I finally saw the Richard Linklater movie over the weekend, though not in a theater, unfortunately. Which meant that living room distractions crept in, and we stopped a couple of times to eat dinner, and then later to eat dessert.
The movie has a shambling narrative that is anything but slack, but doesn’t turn on the classic arc. This is a movie about a boy becoming an older boy, tweaked by the healthy and impressive gimmick of being shot over the course of the 12 years it takes to get from there to here.
Linklater is a rock ‘n’ roll fan, of course. His second movie is named after a Led Zeppelin song, and his first movie became the name of a music streaming service. And as you might expect, there is music all over the place in Boyhood. For one thing, the boy’s dad is a musician, at least he is at the start, and lots of time is spent in bedrooms and cars, places where music plays.
What struck me after seeing the movie, however, was how little of the music I knew. Some of that is because the opening song was by Coldplay, who i’ve never really listened to much, and some is because I didn’t listen to that much indie rock and rap in the aughts. But the music is an important part of the film anyway, and I wasn’t bothered by it’s general unfamiliarity to me.

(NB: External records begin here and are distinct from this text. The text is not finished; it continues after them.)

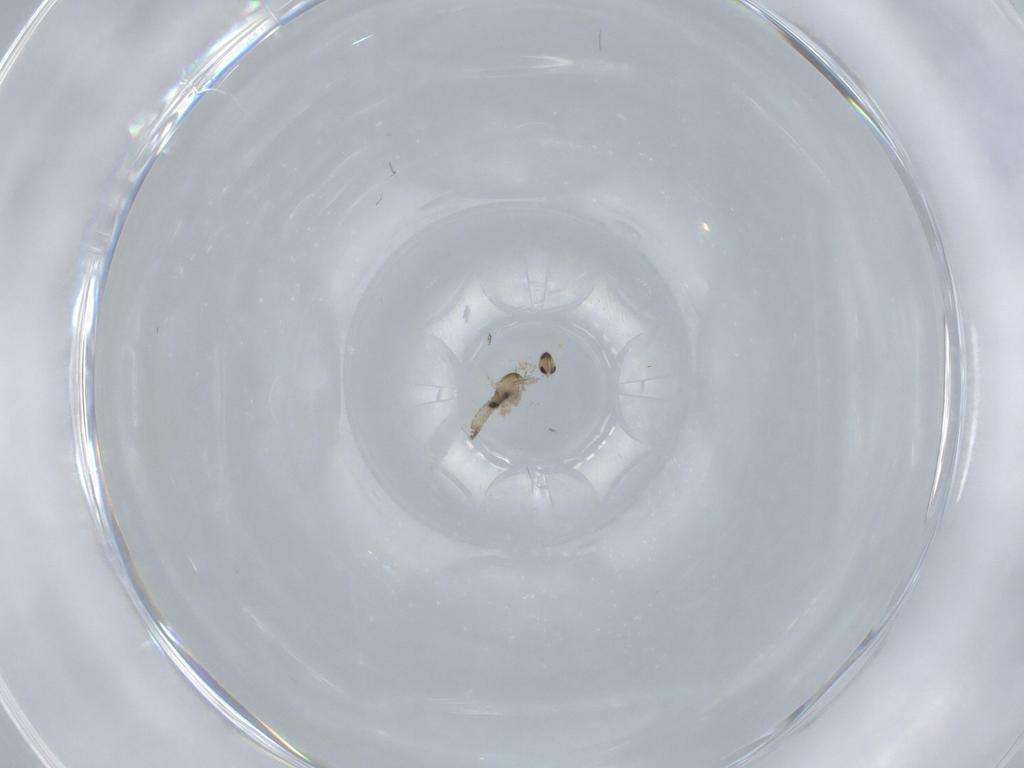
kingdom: Animalia
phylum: Arthropoda
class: Insecta
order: Diptera
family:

Jack Hamilton has a story in Slate today that, while somewhat pretentious, I think really gets to what’s so excellent about the Boyhood soundtrack. If you get past some of his “oooh-critical!” language, he comes to describe the scene where dad gives boy a copy of the Beatles’ Black Album powerfully and gets it exactly right.
If you haven’t seen the movie and that doesn’t make sense to you, you only have one option. Go see the movie. In a theater, if you can.